L’expression bailan, qui signifie en gros « laisser pourrir », est également devenue populaire parmi les jeunes Chinois pour décrire le fait qu’ils ont renoncé à essayer parce que l’effort est inutile. Elle a rejoint le terme tang ping ou « s’allonger » comme nouveau mot à la mode pour décrire leur état de passivité face à une situation désespérée.

Les licenciements ont commencé l’année dernière dans le secteur de l’enseignement en ligne après que Pékin a interdit le modèle économique de ce secteur. Les registres publics montrent que les cinq plus grands groupes edtech chinois cotés en bourse ont réduit leurs effectifs de 175 000 travailleurs et enseignants à la fin du mois de février.

Par la suite, les entreprises déficitaires confrontées à de nouvelles règles et à une surveillance plus stricte de la part des régulateurs, notamment le site de vidéo en continu iQiyi, la plateforme de vidéos courtes Kuaishou et le transporteur routier Didi, ont également commencé à réduire leurs effectifs.

Au printemps, les employés des plus grandes entreprises technologiques du pays ont été licenciés. Les pertes d’emploi au sein du groupe de commerce électronique JD.com et du site de partage de vidéos Bilibili ont provoqué un tollé lorsque les employés ont affiché les avis qu’ils avaient reçus en même temps que les mauvaises nouvelles. « Une lettre de JD disait : « Joyeuse remise de diplôme ! « Félicitations pour l’obtention en douceur de votre diplôme de JD ! »

La détérioration constante du marché de l’emploi a fait que Kiro Lu, 34 ans, chef de produit, aurait souhaité accepter les offres qu’il a reçues l’automne dernier au lieu de tenir bon pour une prime de fin d’année.

« L’hiver de l’internet est arrivé », a déclaré Lu. « Même le nombre de chasseurs de têtes qui sont venus me parler était moindre ». Il a ajouté qu’il s’est contenté d’un emploi en avril dans une petite start-up, moins bien payé que son précédent emploi chez Tencent.

Une chasseuse de têtes basée à Pékin a déclaré que son entreprise avait cessé de recruter pour des postes dans le secteur de la technologie pour s’occuper de postes dans des multinationales étrangères.

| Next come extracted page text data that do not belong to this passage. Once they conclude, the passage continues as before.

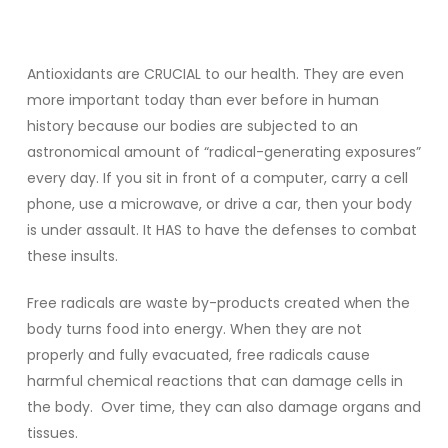
Antioxidants are CRUCIAL to our health. They are even
more important today than ever before in human
history because our bodies are subjected to an
astronomical amount of “radical-generating exposures”
every day. If you sit in front of a computer, carry a cell
phone, use a microwave, or drive a car, then your body
is under assault. It HAS to have the defenses to combat
these insults.
Free radicals are waste by-products created when the
body turns food into energy. When they are not
properly and fully evacuated, free radicals cause
harmful chemical reactions that can damage cells in
the body. Over time, they can also damage organs and
tissues.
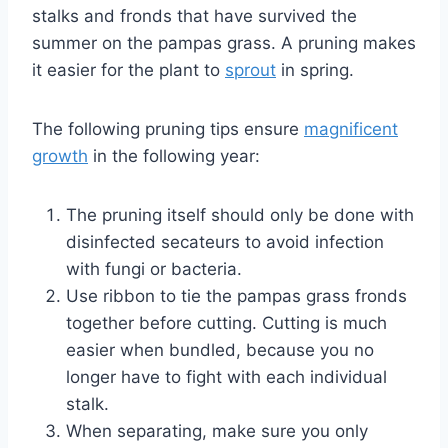
stalks and fronds that have survived the
summer on the pampas grass. A pruning makes
it easier for the plant to
sprout
in spring.
The following pruning tips ensure
magnificent
growth
in the following year:
The pruning itself should only be done with
disinfected secateurs to avoid infection
with fungi or bacteria.
Use ribbon to tie the pampas grass fronds
together before cutting. Cutting is much
easier when bundled, because you no
longer have to fight with each individual
stalk.
When separating, make sure you only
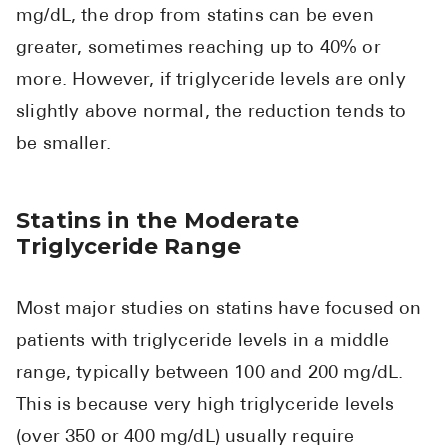
mg/dL, the drop from statins can be even
greater, sometimes reaching up to 40% or
more. However, if triglyceride levels are only
slightly above normal, the reduction tends to
be smaller.
Statins in the Moderate
Triglyceride Range
Most major studies on statins have focused on
patients with triglyceride levels in a middle
range, typically between 100 and 200 mg/dL.
This is because very high triglyceride levels
(over 350 or 400 mg/dL) usually require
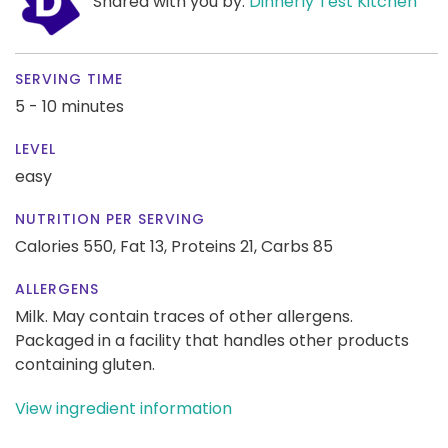
Shared with you by:
Dinnerly Test Kitchen
SERVING TIME
5 - 10 minutes
LEVEL
easy
NUTRITION PER SERVING
Calories 550,
Fat 13,
Proteins 21,
Carbs 85
ALLERGENS
Milk. May contain traces of other allergens.
Packaged in a facility that handles other products
containing gluten.
View ingredient information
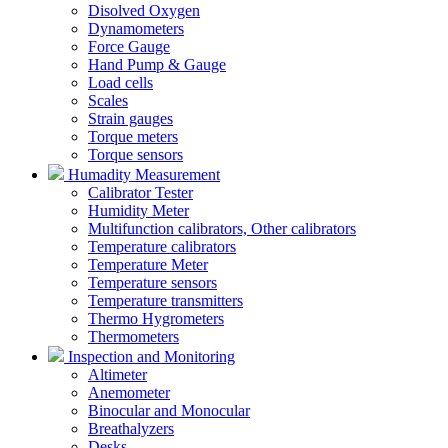
Disolved Oxygen
Dynamometers
Force Gauge
Hand Pump & Gauge
Load cells
Scales
Strain gauges
Torque meters
Torque sensors
Humadity Measurement
Calibrator Tester
Humidity Meter
Multifunction calibrators, Other calibrators
Temperature calibrators
Temperature Meter
Temperature sensors
Temperature transmitters
Thermo Hygrometers
Thermometers
Inspection and Monitoring
Altimeter
Anemometer
Binocular and Monocular
Breathalyzers
Desks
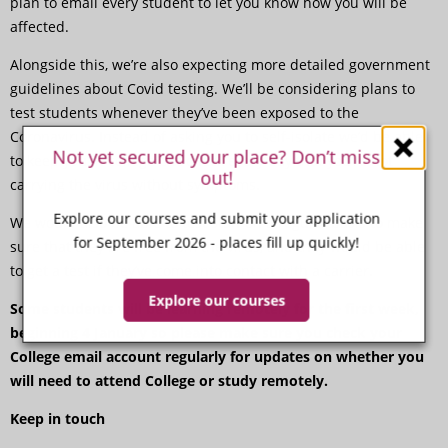
plan to email every student to let you know how you will be
affected.
Alongside this, we’re also expecting more detailed government
guidelines about Covid testing. We’ll be considering plans to
test students whenever they’ve been exposed to the
Coronavirus. Instead of asking you to self-isolate we’d be able
Not yet secured your place? Don’t miss
to keep you in college but check every day that you’re not
out!
carrying the virus without symptoms.
Explore our courses and submit your application
We would also be able to test staff on a regular basis to make
for September 2026 - places fill up quickly!
sure that they are free from the virus, and they would be able
to get a test if they’ve come into contact with a carrier.
Explore our courses
Some students will be learning remotely for the first week,
beginning 4 January so please make sure you check your
College email account regularly for updates on whether you
will need to attend College or study remotely.
Keep in touch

« Auparavant, il y avait plus d’offres d’emploi que de demandeurs d’emploi, mais la dynamique de l’offre et de la demande est en train de changer », a déclaré un autre chasseur de têtes spécialisé dans la technologie à Hangzhou, qui a également demandé à ne pas être nommé.

« La demande de talents fondamentaux demeure… mais les travailleurs du secteur technologique, relativement remplaçables, sont les plus durement touchés », a-t-il ajouté.

Certains travailleurs chinois du secteur des technologies ont accueilli favorablement les suppressions d’emplois. Myron Li, un spécialiste du marketing licencié par la société immobilière en ligne KE Holdings en mai, a déclaré qu’il dépensait son indemnité de licenciement en voyageant dans le sud de la Chine.

Un ingénieur récemment licencié par Tencent a déclaré qu’il n’était pas prêt de se remettre à la recherche d’un emploi. « Je reste à la maison, je regarde des documentaires et je lis les livres que je n’ai pas pu terminer avant », a-t-il déclaré.

La politique chinoise du zéro-covirus a rendu encore plus difficile pour Sun, l’ancien manager, de trouver son prochain emploi. Après la découverte d’un cas de coronavirus près de l’endroit où elle a passé un entretien en avril, son comité de quartier, chargé d’appliquer la politique « zéro covid » de Pékin, l’a placée en quarantaine à domicile pendant deux semaines.

« Nous ne pouvions pas quitter la maison », dit-elle. « Nous avons acheté un tas de nourriture, fait des réserves, puis ils sont venus sceller notre porte ». Elle a fait des interviews vidéo et envisage de tenter sa chance dans une nouvelle ville.